Cecere was moved from her local hospital to the Cleveland Clinic where tests ruled out Guillain Barré Syndrome, a neurological disease linked to the pandemic 1976 swine flu vaccine, which caused about 450 people to be paralyzed.
“There is just nothing they can find wrong with me. No underlying conditions, I have nothing in my history and they are basically telling me, ‘You’re healthy and we can’t figure out why this is going on,’” the woman told her local news channel.
Nearly three weeks after Cecere was hospitalized she told WPXI that she is doing occupational and physical therapy at Jefferson Hospital but still had no feeling in either leg and can only move the left one. She was given a prosthetic brace and knee support to keep her leg straight. The single mother had regained strength in her upper body, she told the news station, but still felt weakness in her left hand and was unable to lift her daughter.
“It’s discouraging not having the feeling or sensation in my legs. It’s just difficult for me to grasp and understand,” Cecere said.
“I was told multiple times that the diagnosis was an acute distress to the nervous system brought on by the COVID-19 vaccine Pfizer,” Cecere told Channel 11, but her discharge papers did not mention her COVID-19 vaccine.
“It doesn’t sound like they are willing to attribute it to the vaccine or any specific medical diagnosis,” local infectious disease doctor Dave Weber told the news channel.
However, the Centers for Disease Control and Preventions Vaccine Adverse Event Reporting System (VAERS) has received 1,619 reports of events following COVID-19 vaccination that include paralysis or paralyzing conditions such as Guillain Barré Syndrome, transverse myelitis, acute disseminated encephalomyelitis, and Bell’s Palsy, a condition that causes face muscles to paralyze, marked frequently by a drooping mouth and inability to close one eye. Of those reports, 794 relate to Pfizer’s COVID vaccine, including 131 reports of paralysis among patients aged 30-39 years old as of April 30. The CDC stresses that VAERS reports do not establish a causal link between a vaccine and an adverse event.
Just as public health agencies say that vaccines cannot be counted on to provide full protection within two weeks of shots because the immune system has not fully responded, immune system adverse events can take time to build as the body produces antibodies.
Among the dozens of reports among those aged 18 to 29 was a physician report of a 21-year-old in Michigan who received a first dose of Moderna’s vaccine in March and subsequently began experiencing “ascending paralysis” nine days later.
The young man’s condition “rapidly escalated requiring intubation and mechanical ventilation” according to the VAERS report.

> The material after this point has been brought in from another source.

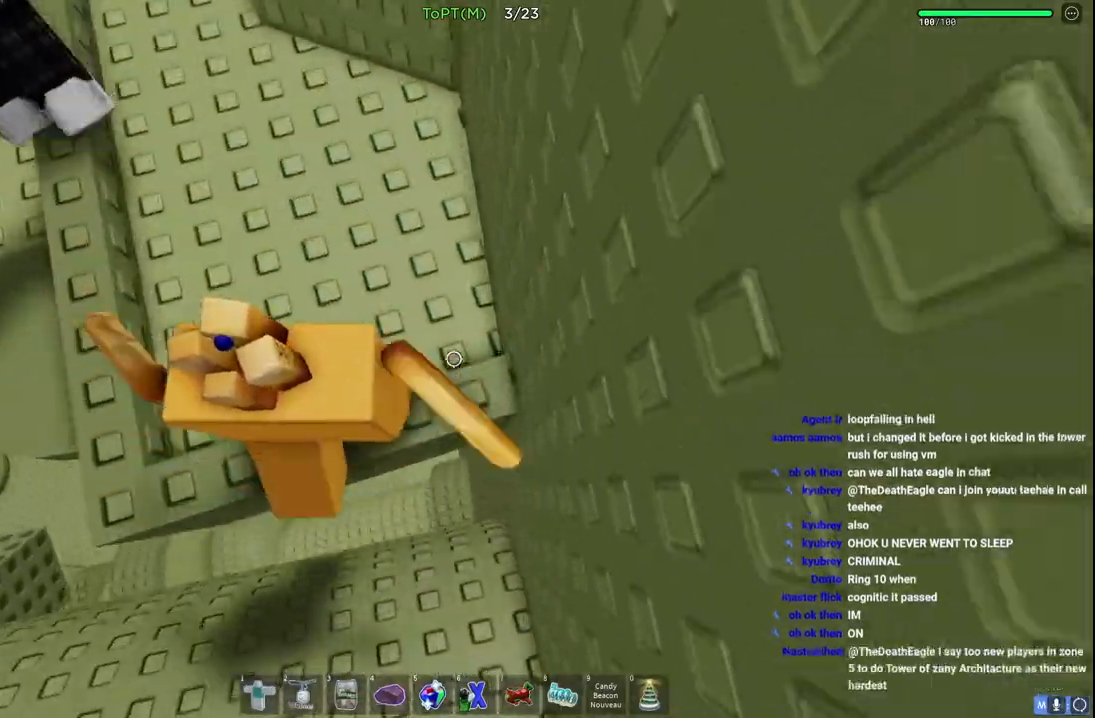
{"keys": ["w"], "events": [[200, "a", "down"], [367, "a", "up"]]}
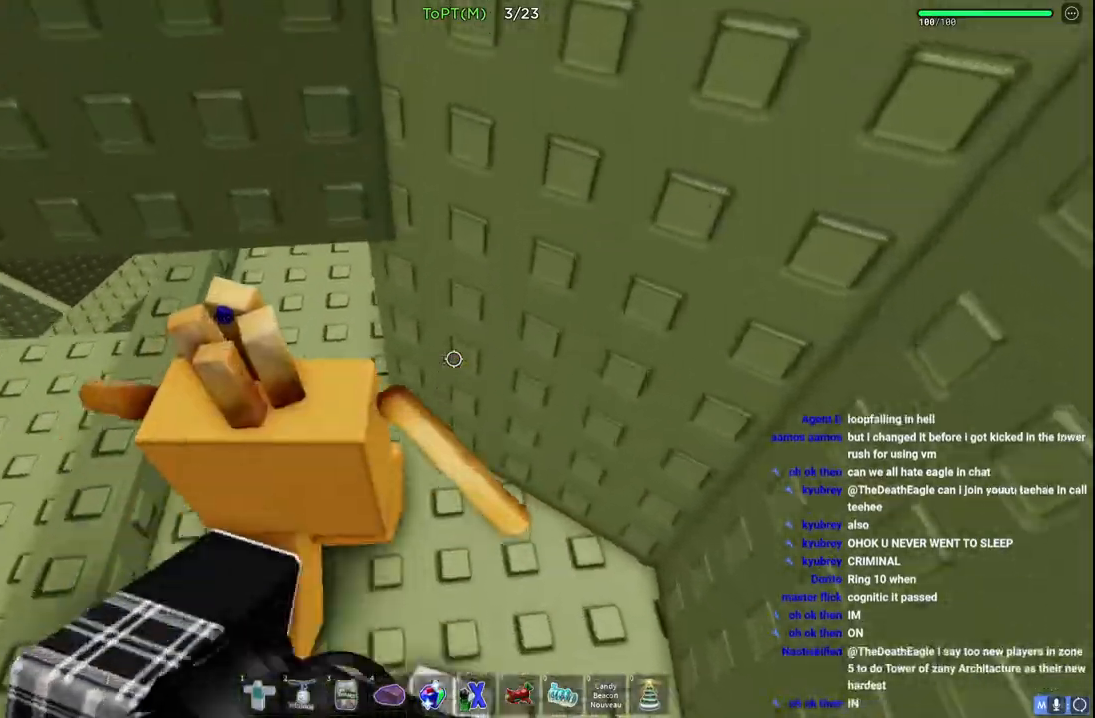
{"keys": [], "events": [[117, "a", "down"], [383, "a", "up"], [450, "w", "up"]]}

He was treated for Guillain-Barré Syndrome, the report stated, and had “flaccid paralysis and lost his ability to protect his airway.” The report stated that he would likely need a tracheostomy – a surgical opening in the neck to allow air to enter the lungs via a tube.
Another physician report to VAERS described a 26-year-old who received her first dose of Pfizer’s vaccine in March and three days later began feeling numbness in her toes that spread to her legs. Five days later she noticed numbness in her fingers and her mouth and weakness in her arms. A few days after that, she noticed that her face was dropping on the right side and she went to the emergency departments where a lumbar puncture (spinal tap) test indicated Guillain-Barré Syndrome and she was started on IV immune globulin treatment.
McFadden had already been infected with the coronavirus, something Pennsylvania immunologist Hooman Noorchashm has warned about as a potential for catastrophic immune events following vaccination. He has advised people to defer vaccination if they have previously been infected or tested positive for the coronavirus.